We can only work toward this change together, one by one. I can only come to know someone by working beside them and among them; we all need to do our part. “Only to do justice and to love goodness” as the Prophet Micah reminded us (Micah 6:8). I am reminded that I have a voice, I must stand up.

Fr. Leo Dehon, SCJ, once said, “Defend the dignity of the human person threatened by inequalities, social injustice, demanding exploitation of the workers, and above all, of defenseless women and children.” He wrote this in the 1890s and it applies even more so now! We are all brothers and sisters; we must love and care for one another.

One of the reasons why I am where I am today, preparing to serve as an ordained Dehonian, is because of the lack of love I see in the world. I want to change that, even if I only impact the life of one individual. For “freedom and respect, equality and social justice, charity and solidarity,” I might not have much to give but I have my time and availability to be present with them (Dehon). I need to remain attentive to everything that is around me. No one ever said that doing the right thing was going to be easy to do but it has to be done!

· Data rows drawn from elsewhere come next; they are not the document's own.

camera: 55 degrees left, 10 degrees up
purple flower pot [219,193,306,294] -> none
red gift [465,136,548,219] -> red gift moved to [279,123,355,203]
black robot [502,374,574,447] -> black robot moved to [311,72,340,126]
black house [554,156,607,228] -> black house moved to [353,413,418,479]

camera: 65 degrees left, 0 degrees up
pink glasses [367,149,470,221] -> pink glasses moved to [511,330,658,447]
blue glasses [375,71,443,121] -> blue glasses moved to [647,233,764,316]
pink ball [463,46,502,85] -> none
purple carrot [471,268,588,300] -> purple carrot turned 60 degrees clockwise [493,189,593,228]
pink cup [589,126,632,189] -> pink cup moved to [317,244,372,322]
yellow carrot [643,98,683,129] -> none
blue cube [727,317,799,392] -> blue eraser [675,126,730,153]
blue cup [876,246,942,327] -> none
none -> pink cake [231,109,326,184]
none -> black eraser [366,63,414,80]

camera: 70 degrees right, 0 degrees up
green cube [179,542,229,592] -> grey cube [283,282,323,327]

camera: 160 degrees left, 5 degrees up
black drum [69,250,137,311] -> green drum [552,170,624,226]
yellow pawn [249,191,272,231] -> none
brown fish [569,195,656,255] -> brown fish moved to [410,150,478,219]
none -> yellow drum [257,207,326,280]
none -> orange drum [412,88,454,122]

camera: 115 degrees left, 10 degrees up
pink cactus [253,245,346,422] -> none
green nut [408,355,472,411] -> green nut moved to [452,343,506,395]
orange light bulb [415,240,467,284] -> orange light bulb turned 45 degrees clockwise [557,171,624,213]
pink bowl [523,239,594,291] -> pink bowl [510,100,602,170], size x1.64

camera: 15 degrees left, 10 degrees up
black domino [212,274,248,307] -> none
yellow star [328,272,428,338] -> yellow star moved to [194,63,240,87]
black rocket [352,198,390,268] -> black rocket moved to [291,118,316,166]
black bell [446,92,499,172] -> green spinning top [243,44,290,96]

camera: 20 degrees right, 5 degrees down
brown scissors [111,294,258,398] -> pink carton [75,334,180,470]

There are so many individuals out there who are suffering; in totality, we have the resources to stop the suffering. It is not enough for us to do something as a one-time occurrence but rather, we need to change our hearts and the hearts of others. Dehonians are called to be “offering ourselves with Christ to a world which hungers for justice and peace” (Dehon).

Where do we go from here?

“One must go out to the people, because they are unhappy, because they suffer, because they are in a state of undeserved wretchedness; because they have nobody to turn to since they no longer have their ancient affiliation. How must one go out to them? Through words and works, through the private world and through the public work, through religious and professional associations.” This was written in the1890s by Fr. Dehon, yet it is something that we can do today, together.

One step at a time, one march at a time, in it together for social justice and the lives of those who are voiceless.